§ Work to complete
Revise the listing below by changing every "Which series" to "What series" and keeping everything else the same. Leave the pictures out of your answer.
------ Provided records ------
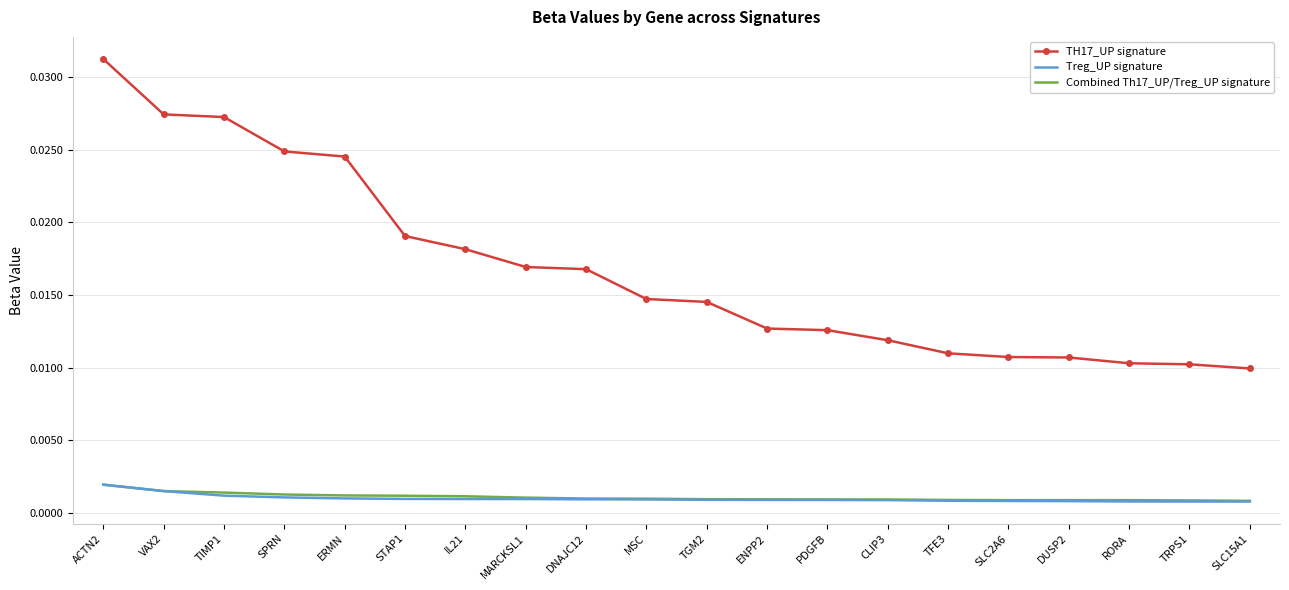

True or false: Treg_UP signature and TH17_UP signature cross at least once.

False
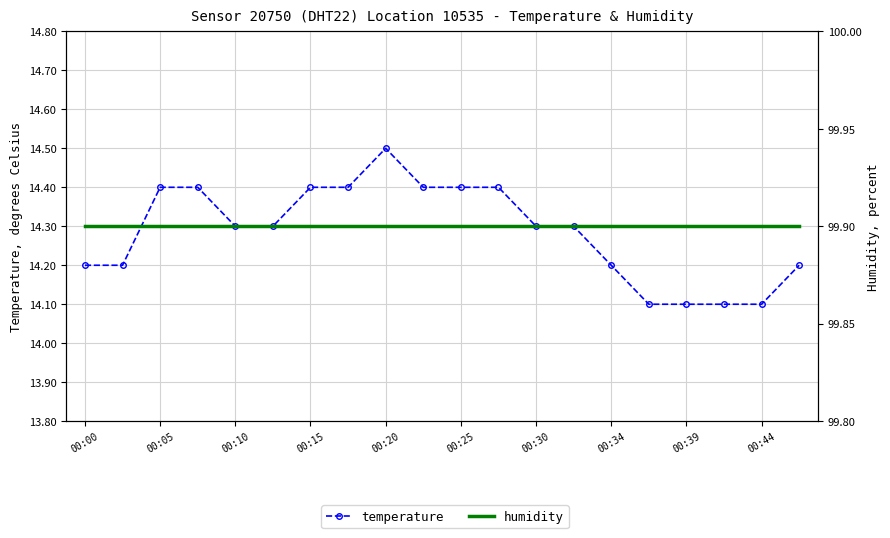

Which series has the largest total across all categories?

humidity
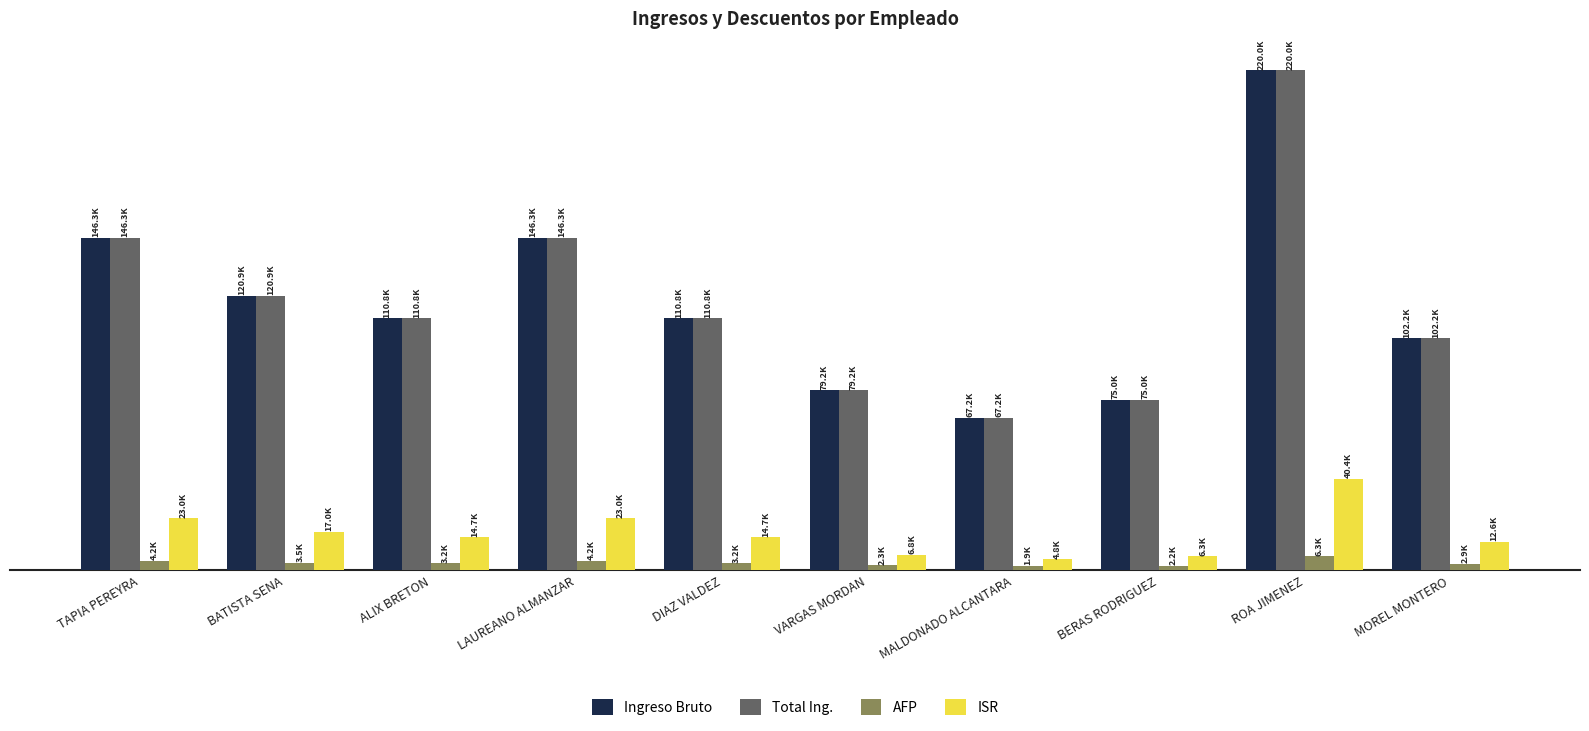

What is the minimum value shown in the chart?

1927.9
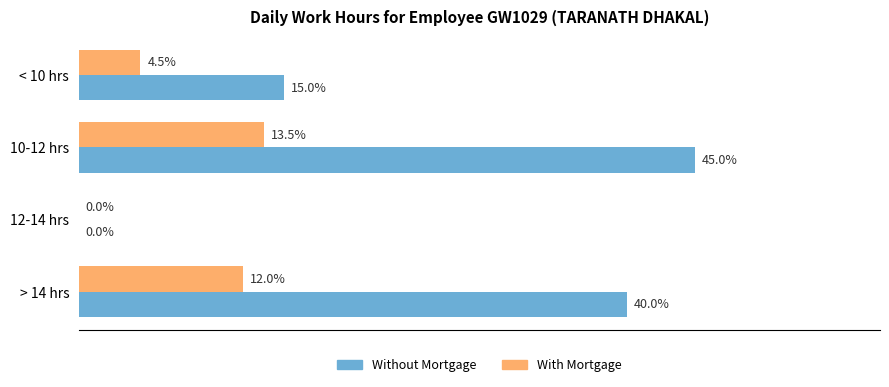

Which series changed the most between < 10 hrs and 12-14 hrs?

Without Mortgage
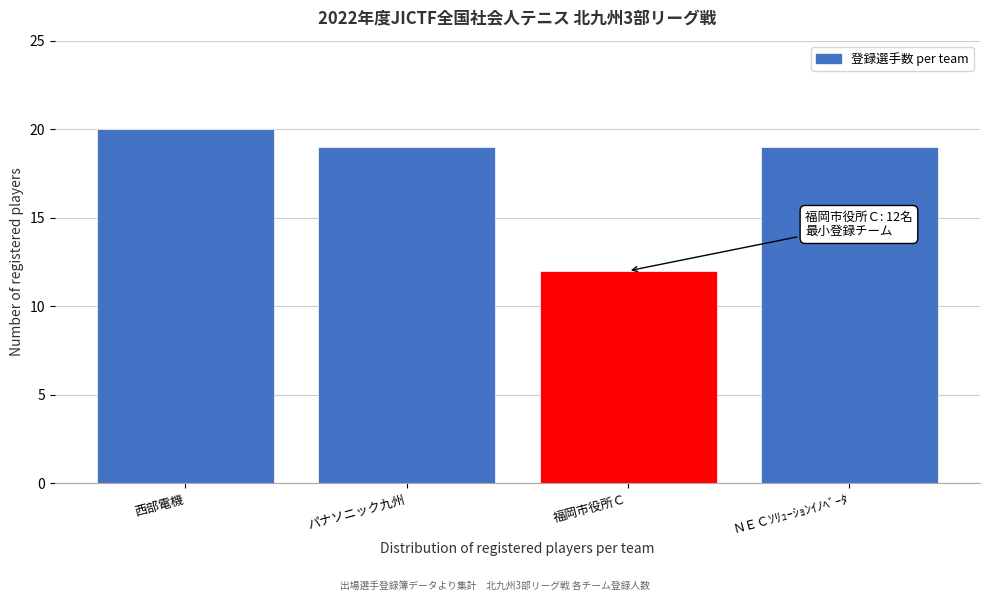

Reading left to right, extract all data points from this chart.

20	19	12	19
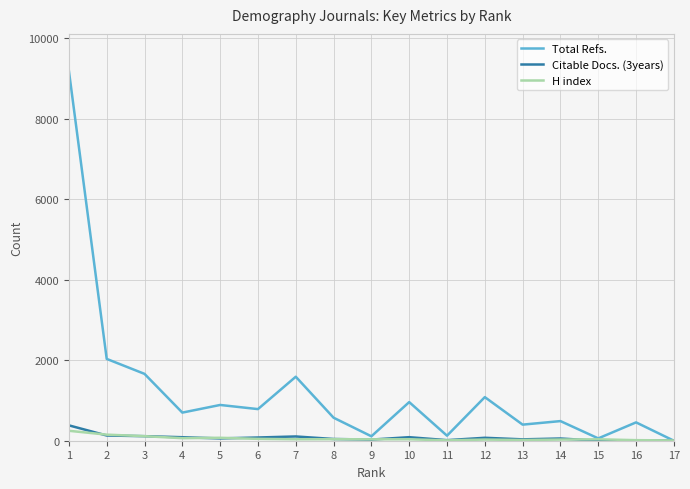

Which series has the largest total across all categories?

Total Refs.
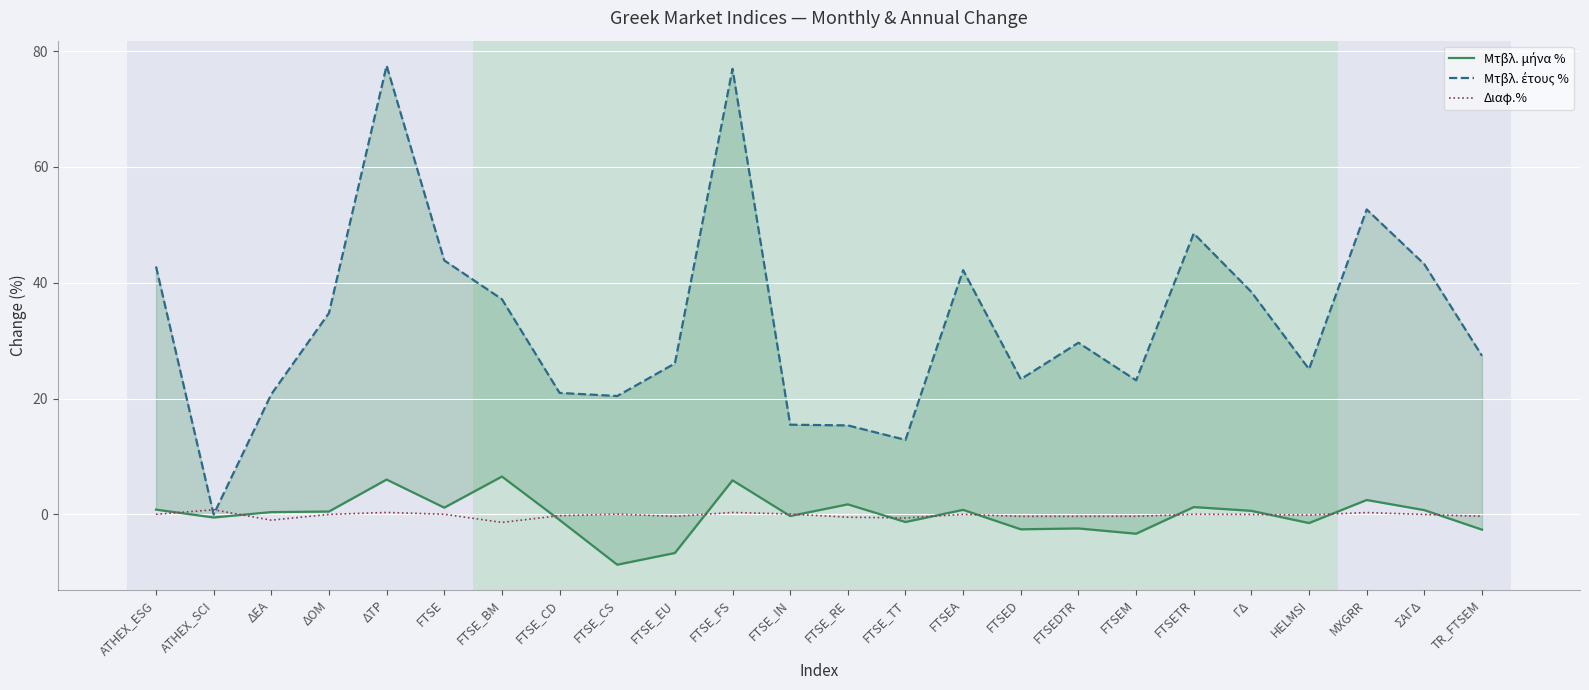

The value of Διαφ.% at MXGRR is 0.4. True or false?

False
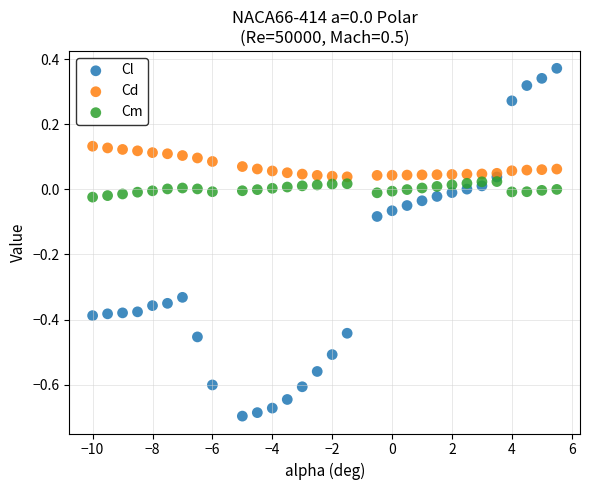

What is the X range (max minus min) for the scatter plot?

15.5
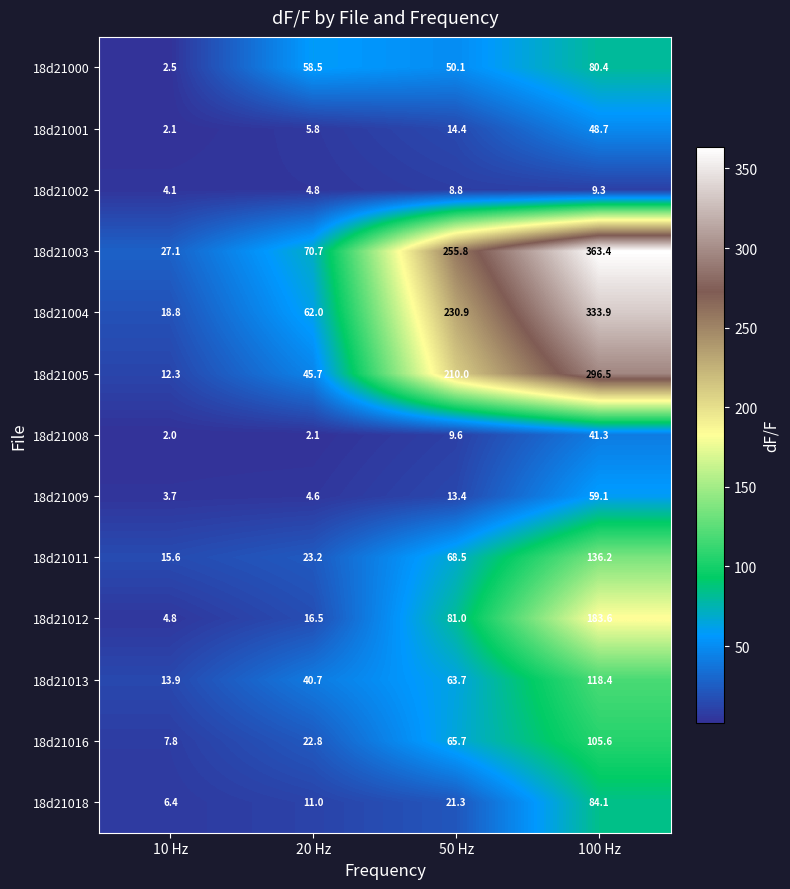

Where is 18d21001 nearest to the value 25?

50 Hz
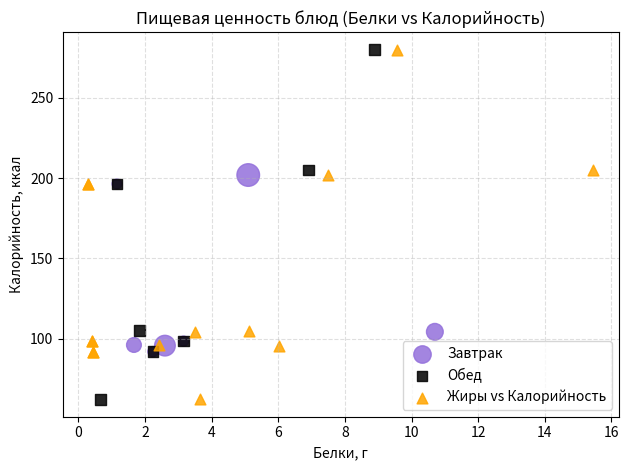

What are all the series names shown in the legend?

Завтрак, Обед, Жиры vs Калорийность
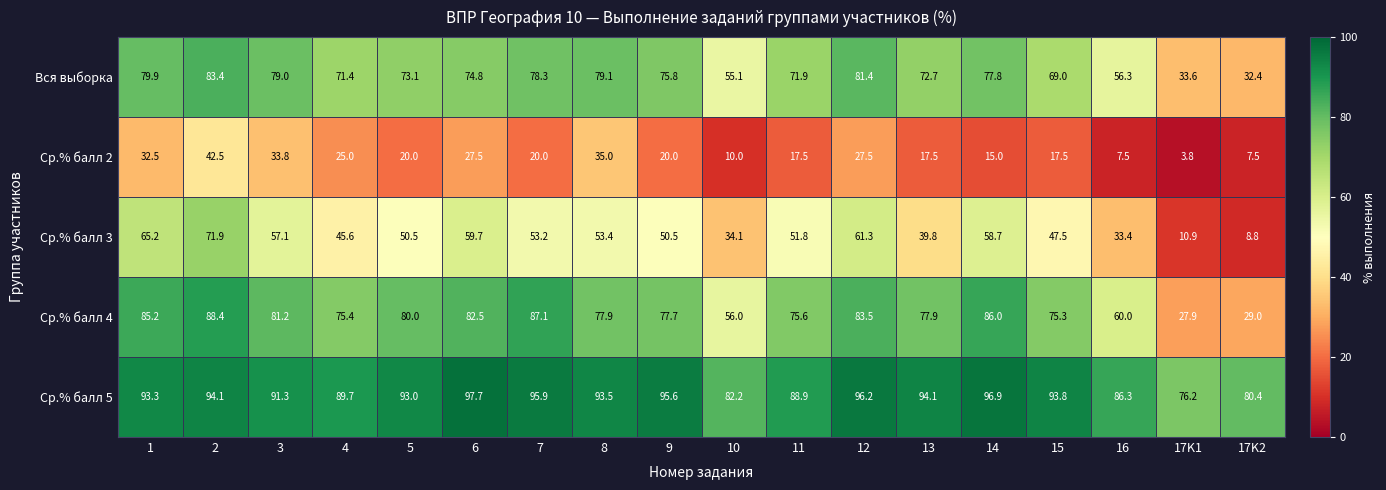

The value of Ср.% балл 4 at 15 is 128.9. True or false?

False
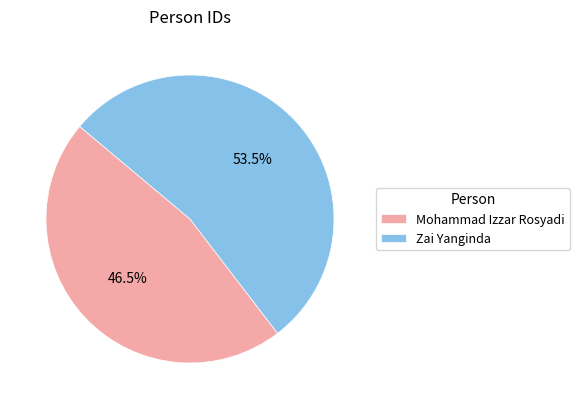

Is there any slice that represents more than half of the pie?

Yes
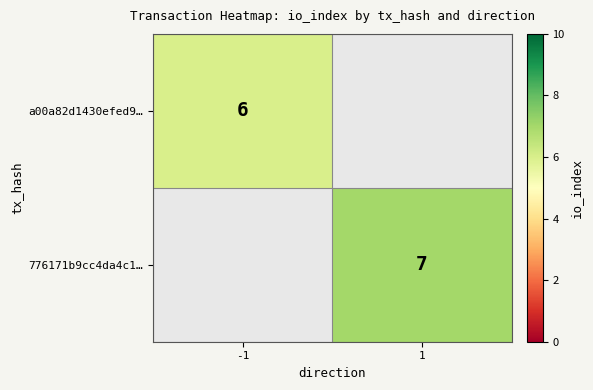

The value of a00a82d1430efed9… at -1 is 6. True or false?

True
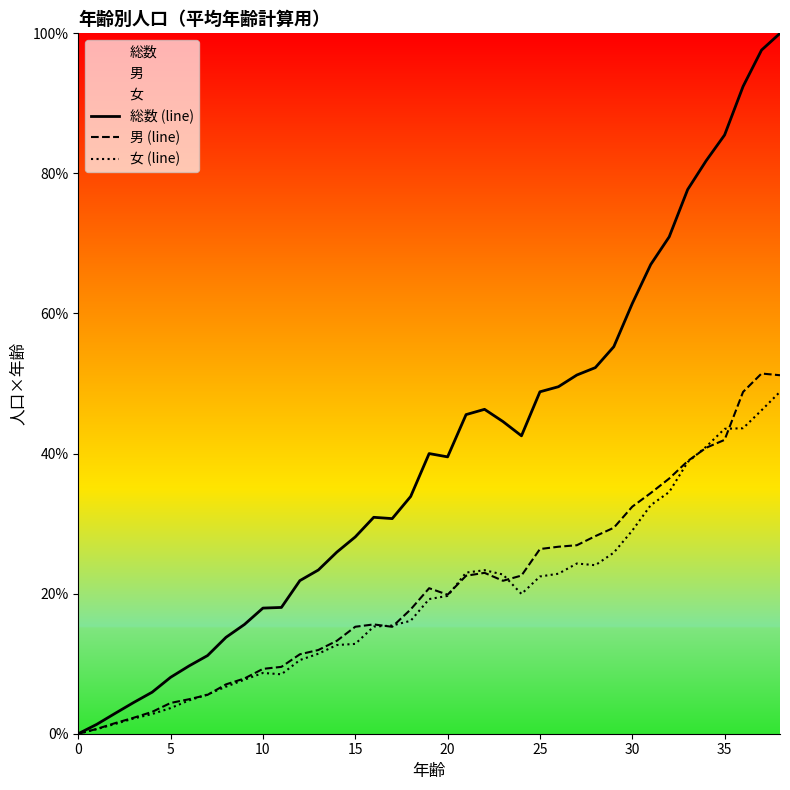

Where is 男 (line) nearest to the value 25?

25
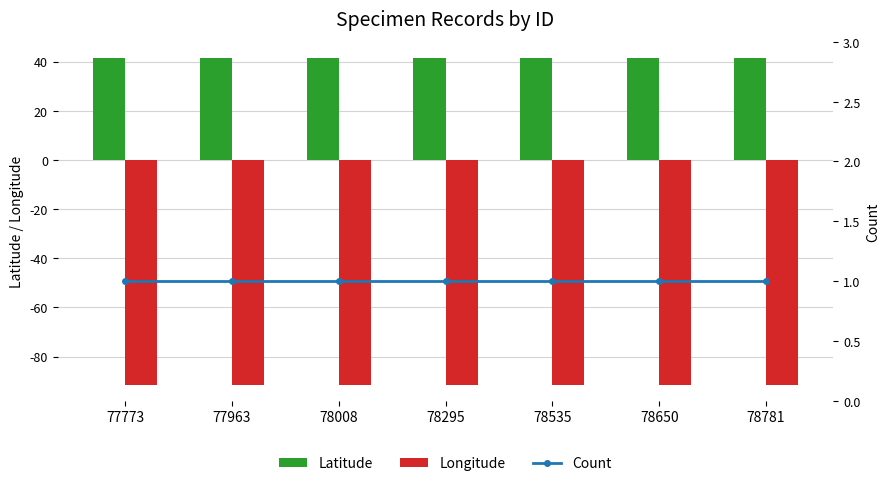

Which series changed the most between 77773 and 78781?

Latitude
------
§ Reply
True or false: Treg_UP signature and TH17_UP signature cross at least once.

False

What series has the largest total across all categories?

humidity

What is the minimum value shown in the chart?

1927.9

What series changed the most between < 10 hrs and 12-14 hrs?

Without Mortgage

Reading left to right, extract all data points from this chart.

20	19	12	19

What series has the largest total across all categories?

Total Refs.

The value of Διαφ.% at MXGRR is 0.4. True or false?

False

What is the X range (max minus min) for the scatter plot?

15.5

Where is 18d21001 nearest to the value 25?

50 Hz

What are all the series names shown in the legend?

Завтрак, Обед, Жиры vs Калорийность

The value of Ср.% балл 4 at 15 is 128.9. True or false?

False

Is there any slice that represents more than half of the pie?

Yes

The value of a00a82d1430efed9… at -1 is 6. True or false?

True

Where is 男 (line) nearest to the value 25?

25

What series changed the most between 77773 and 78781?

Latitude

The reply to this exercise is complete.